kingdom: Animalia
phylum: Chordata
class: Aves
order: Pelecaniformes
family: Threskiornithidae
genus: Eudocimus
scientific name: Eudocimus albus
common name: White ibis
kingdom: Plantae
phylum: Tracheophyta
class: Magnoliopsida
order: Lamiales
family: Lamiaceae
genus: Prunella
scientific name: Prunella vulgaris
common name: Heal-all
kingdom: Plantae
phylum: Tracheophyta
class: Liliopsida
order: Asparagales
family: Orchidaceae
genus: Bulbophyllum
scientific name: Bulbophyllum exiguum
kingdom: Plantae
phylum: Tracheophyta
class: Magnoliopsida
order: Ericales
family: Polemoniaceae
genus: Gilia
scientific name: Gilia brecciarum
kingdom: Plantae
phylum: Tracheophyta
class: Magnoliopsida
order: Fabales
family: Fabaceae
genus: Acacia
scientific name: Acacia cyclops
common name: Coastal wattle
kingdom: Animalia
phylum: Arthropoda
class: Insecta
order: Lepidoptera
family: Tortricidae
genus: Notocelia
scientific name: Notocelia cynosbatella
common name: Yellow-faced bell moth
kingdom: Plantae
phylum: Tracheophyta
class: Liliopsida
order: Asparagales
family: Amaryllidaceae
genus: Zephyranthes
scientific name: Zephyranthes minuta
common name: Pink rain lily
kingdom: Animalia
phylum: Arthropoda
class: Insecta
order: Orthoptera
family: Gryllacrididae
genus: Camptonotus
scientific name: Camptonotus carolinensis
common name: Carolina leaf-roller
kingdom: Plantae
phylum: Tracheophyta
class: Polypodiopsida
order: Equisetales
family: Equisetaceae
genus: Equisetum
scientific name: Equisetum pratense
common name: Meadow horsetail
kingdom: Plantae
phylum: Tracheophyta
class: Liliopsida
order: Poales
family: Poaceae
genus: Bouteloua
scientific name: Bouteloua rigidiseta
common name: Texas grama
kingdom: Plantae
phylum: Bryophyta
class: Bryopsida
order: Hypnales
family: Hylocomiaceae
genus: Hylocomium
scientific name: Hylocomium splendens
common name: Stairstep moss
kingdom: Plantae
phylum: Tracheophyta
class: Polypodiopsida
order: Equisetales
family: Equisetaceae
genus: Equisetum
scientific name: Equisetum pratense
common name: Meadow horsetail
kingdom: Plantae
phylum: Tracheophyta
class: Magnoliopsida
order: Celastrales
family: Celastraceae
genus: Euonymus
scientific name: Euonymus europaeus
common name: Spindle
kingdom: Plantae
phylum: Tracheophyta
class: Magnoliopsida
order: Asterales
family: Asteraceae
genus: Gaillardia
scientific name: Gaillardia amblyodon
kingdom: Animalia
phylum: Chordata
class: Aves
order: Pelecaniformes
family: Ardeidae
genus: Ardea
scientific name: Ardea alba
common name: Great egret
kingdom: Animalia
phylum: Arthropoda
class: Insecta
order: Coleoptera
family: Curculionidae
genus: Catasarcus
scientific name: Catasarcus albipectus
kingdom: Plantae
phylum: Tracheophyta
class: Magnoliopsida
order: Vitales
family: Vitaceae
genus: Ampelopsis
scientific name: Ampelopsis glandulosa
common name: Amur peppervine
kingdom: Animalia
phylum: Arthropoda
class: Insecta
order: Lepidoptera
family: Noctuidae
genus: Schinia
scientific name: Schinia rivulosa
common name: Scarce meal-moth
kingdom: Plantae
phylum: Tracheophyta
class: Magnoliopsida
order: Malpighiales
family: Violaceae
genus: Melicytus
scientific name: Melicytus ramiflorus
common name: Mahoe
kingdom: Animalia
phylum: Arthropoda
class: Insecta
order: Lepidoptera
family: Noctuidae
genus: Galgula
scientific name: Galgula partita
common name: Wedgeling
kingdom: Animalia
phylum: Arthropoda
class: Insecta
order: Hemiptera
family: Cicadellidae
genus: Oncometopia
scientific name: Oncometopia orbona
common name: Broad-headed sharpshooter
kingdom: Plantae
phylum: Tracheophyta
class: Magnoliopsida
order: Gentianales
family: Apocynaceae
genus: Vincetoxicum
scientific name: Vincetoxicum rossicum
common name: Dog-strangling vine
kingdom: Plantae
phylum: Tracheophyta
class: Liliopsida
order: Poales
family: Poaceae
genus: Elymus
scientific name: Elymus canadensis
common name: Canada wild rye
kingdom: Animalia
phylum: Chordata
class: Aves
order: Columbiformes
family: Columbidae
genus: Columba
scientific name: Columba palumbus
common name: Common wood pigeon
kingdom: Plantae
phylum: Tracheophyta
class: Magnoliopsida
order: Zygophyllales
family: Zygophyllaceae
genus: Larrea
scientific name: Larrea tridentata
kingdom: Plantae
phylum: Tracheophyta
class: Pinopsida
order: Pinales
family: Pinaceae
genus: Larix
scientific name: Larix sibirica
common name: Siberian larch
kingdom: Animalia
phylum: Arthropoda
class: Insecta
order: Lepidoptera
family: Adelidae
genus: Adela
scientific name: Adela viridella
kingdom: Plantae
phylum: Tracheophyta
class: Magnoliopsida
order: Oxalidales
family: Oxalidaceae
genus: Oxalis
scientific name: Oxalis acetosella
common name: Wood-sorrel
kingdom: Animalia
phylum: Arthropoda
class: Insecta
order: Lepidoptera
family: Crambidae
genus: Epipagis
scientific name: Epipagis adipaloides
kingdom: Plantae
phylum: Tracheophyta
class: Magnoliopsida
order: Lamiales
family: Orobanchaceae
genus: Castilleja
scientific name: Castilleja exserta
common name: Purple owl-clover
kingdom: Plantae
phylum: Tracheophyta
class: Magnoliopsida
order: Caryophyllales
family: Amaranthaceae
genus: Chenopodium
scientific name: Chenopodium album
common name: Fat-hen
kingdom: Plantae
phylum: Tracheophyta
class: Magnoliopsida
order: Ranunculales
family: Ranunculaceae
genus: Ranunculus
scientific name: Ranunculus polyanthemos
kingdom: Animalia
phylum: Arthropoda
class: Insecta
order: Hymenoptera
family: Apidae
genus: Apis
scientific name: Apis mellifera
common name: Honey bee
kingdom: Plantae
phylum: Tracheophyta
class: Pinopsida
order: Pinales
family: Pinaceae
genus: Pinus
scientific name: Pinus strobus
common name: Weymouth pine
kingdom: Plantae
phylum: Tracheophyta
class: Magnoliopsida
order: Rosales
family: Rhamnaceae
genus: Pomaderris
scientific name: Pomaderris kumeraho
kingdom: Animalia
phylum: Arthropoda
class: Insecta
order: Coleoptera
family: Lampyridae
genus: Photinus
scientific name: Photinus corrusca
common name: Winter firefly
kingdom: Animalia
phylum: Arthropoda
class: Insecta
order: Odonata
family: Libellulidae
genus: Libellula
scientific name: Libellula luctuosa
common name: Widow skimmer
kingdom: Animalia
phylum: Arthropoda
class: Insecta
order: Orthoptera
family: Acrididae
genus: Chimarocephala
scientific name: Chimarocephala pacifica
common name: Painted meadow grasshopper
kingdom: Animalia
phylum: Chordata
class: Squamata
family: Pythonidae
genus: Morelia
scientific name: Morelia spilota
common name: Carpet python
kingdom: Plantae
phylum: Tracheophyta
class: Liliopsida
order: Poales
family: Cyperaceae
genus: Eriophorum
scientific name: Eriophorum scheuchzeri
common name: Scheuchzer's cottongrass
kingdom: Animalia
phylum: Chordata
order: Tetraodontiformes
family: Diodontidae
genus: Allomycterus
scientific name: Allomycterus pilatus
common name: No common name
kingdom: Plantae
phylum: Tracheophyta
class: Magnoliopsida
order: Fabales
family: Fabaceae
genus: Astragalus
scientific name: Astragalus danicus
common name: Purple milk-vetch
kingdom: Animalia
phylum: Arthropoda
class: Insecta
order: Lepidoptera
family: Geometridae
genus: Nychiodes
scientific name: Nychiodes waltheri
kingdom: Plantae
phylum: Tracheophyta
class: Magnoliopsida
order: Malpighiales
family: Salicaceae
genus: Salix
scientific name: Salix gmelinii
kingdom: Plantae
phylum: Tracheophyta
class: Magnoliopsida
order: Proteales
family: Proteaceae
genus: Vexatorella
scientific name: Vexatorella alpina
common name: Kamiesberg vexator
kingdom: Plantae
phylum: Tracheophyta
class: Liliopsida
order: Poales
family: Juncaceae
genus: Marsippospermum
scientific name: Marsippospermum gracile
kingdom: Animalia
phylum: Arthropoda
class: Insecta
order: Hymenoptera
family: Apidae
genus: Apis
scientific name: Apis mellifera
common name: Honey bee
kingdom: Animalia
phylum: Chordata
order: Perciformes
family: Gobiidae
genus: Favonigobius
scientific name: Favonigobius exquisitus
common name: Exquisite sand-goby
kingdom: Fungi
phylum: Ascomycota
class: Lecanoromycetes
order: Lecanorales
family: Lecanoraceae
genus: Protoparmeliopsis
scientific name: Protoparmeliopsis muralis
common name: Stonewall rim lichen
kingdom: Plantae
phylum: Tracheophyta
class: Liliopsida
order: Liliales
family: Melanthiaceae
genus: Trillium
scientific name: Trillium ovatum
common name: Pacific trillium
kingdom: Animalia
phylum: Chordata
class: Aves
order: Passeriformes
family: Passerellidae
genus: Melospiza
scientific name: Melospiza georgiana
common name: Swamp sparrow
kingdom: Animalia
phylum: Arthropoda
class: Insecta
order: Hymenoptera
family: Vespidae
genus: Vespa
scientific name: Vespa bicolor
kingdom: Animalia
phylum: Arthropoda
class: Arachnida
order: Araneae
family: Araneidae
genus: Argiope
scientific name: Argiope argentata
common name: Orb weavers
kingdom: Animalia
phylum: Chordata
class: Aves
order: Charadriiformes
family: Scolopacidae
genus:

The exercise
Set down the data word for word, starting at the line that contains "scientific name: Notocelia cynosbatella" and ending at the line that contains "genus: Euonymus". Include both of those lines and nothing outside them.

Response below
scientific name: Notocelia cynosbatella
common name: Yellow-faced bell moth
kingdom: Plantae
phylum: Tracheophyta
class: Liliopsida
order: Asparagales
family: Amaryllidaceae
genus: Zephyranthes
scientific name: Zephyranthes minuta
common name: Pink rain lily
kingdom: Animalia
phylum: Arthropoda
class: Insecta
order: Orthoptera
family: Gryllacrididae
genus: Camptonotus
scientific name: Camptonotus carolinensis
common name: Carolina leaf-roller
kingdom: Plantae
phylum: Tracheophyta
class: Polypodiopsida
order: Equisetales
family: Equisetaceae
genus: Equisetum
scientific name: Equisetum pratense
common name: Meadow horsetail
kingdom: Plantae
phylum: Tracheophyta
class: Liliopsida
order: Poales
family: Poaceae
genus: Bouteloua
scientific name: Bouteloua rigidiseta
common name: Texas grama
kingdom: Plantae
phylum: Bryophyta
class: Bryopsida
order: Hypnales
family: Hylocomiaceae
genus: Hylocomium
scientific name: Hylocomium splendens
common name: Stairstep moss
kingdom: Plantae
phylum: Tracheophyta
class: Polypodiopsida
order: Equisetales
family: Equisetaceae
genus: Equisetum
scientific name: Equisetum pratense
common name: Meadow horsetail
kingdom: Plantae
phylum: Tracheophyta
class: Magnoliopsida
order: Celastrales
family: Celastraceae
genus: Euonymus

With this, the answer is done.